Tuesday, January 24, 2012

ON ACTING: Revealing Sub-Text

The initial surface of an enacted character rarely reveals the truth. People  lie...to themselves, to others. (And good writers, knowing that, write their dialogue and other actions accordingly).

How often in life (which drama must imitate) does one really know or understand the deepest emotional strands of their character?

Aristotle said the ultimate moment of life (and therefore of drama) is the character's moment of self-recognition and discovery. That means, if he is right, and I think he is, that all that all character-sought images prior to that final moment are like the character peering into foggy mirrors, distorting the true face of character from their own--and therefore the audience's--clear recognition.

The essential self of character is there from the beginning of the drama, but it has been obfuscated in the fog of self-denial and other-evasions.

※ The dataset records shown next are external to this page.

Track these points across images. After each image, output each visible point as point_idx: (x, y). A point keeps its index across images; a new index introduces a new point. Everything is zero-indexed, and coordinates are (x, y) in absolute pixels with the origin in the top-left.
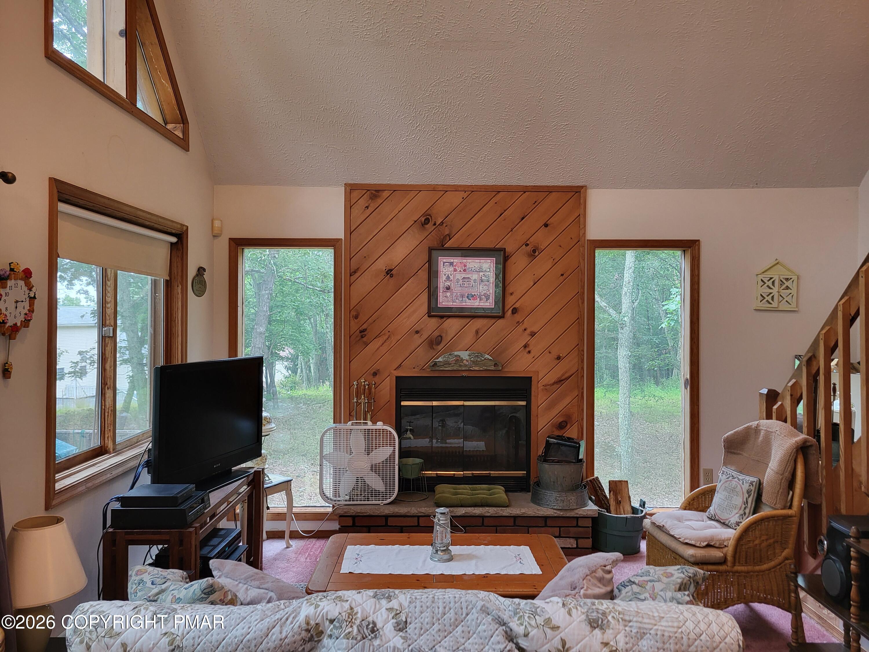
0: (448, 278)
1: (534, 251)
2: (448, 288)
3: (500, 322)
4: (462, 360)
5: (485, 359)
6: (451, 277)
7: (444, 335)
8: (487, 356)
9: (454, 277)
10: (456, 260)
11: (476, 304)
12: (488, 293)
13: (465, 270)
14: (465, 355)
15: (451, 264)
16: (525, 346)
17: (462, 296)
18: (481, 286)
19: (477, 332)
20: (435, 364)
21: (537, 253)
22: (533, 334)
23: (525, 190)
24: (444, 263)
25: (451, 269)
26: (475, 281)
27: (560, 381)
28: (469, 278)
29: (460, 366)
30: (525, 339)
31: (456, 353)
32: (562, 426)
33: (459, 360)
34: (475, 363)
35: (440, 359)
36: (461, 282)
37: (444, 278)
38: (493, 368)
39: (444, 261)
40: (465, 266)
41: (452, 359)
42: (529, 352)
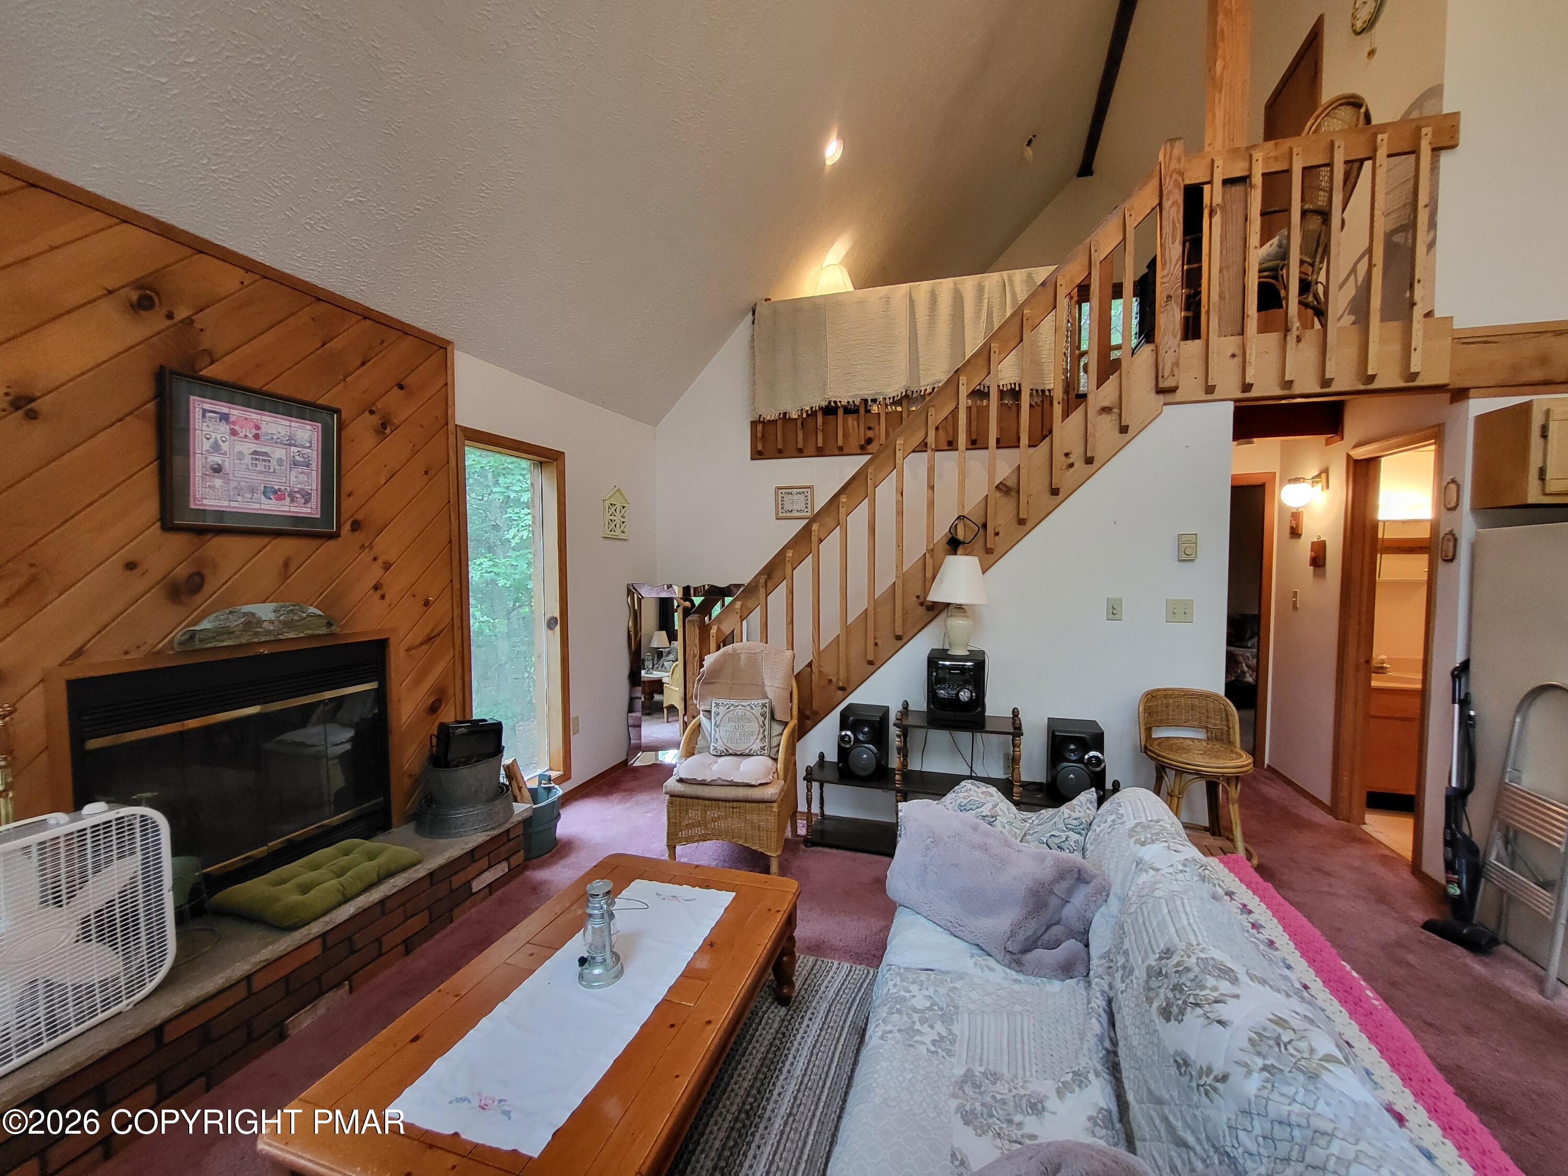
0: (216, 447)
1: (384, 426)
2: (217, 469)
3: (331, 544)
4: (260, 622)
5: (309, 616)
6: (225, 447)
7: (207, 572)
8: (312, 610)
9: (232, 447)
10: (236, 412)
11: (285, 508)
12: (307, 488)
13: (257, 437)
14: (265, 611)
15: (225, 418)
16: (376, 587)
17: (253, 491)
18: (293, 474)
19: (286, 564)
20: (192, 636)
21: (388, 431)
22: (387, 566)
23: (366, 314)
24: (205, 411)
25: (224, 428)
26: (280, 461)
27: (429, 639)
28: (265, 454)
29: (256, 634)
30: (376, 573)
31: (246, 609)
32: (434, 709)
33: (252, 622)
34: (290, 625)
35: (206, 624)
36: (248, 460)
37: (207, 445)
38: (323, 631)
39: (207, 407)
40: (258, 428)
41: (235, 622)
42: (383, 597)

It is only at the end of the learning process that the character (and the audience) discovers who and what the character REALLY is. Only--finally--does the true nature of the character--bubble (from the sub-text) to the surface (the text), only after the conflicts of life rub the character raw of self-evasions and lies.

So the good actor, when confronting the dialogue and other actions of the piece must realize that what he or she says and does prior to that ultimate self-revealing  point is often only the glittering and beguiling surface of their character. They must accept that in their performance, while beneath those earlier lines and evasions of their character, must simultaneously swim the tortured currents of desire, longing, fears and denials--the truths--appropriate to the character's past...BUT IT MUST REMAIN HIDDEN.

A properly enacted character enters the scene like a fully-formed but-only-beheld-from-the-surface geological strata--layered sediments of emotion, set down by the storms and winds of everyday reality--only to be revealed finally, ultimately, layer by layer, by the jackhammer of events during the scene. To repeat: in the beginning of the scene only the surface of the character (like the earth) is apparent to the audience. Then the problems and vicissitudes of the character's story rubs him raw, obly finally and slowly revealing the sediments of character.

All great drama, and great acting, is a mystery, a series of hidden plots and some-half-but-mostly-hidden character truths (sub-texts) to be solved and revealed over the course of the story.